**DATA UNDER STUDY:**

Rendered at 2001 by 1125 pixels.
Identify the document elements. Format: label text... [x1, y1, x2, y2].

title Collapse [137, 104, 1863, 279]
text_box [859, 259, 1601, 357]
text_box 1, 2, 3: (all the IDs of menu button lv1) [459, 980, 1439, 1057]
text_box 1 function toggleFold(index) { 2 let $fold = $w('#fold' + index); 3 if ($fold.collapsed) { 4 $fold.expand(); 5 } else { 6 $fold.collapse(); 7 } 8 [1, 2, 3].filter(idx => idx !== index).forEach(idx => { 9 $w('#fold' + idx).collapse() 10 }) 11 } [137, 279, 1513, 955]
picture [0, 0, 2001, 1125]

---

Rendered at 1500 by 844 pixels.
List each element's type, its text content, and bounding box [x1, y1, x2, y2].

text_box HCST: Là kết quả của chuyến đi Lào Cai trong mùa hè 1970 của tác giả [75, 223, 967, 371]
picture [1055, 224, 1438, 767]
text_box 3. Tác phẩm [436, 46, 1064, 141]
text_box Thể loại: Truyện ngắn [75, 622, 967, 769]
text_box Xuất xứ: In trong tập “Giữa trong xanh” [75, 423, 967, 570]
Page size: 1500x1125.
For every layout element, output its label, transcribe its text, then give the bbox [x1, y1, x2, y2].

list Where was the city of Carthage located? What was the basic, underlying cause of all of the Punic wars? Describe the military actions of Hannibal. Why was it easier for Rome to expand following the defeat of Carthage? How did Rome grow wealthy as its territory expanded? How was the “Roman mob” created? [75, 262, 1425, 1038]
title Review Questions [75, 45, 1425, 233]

**INSTRUCTION:** Reply with nothing but the number of lines in the entries above that hold the string "Rendered".

**SOLUTION FOR THIS PROBLEM:** 2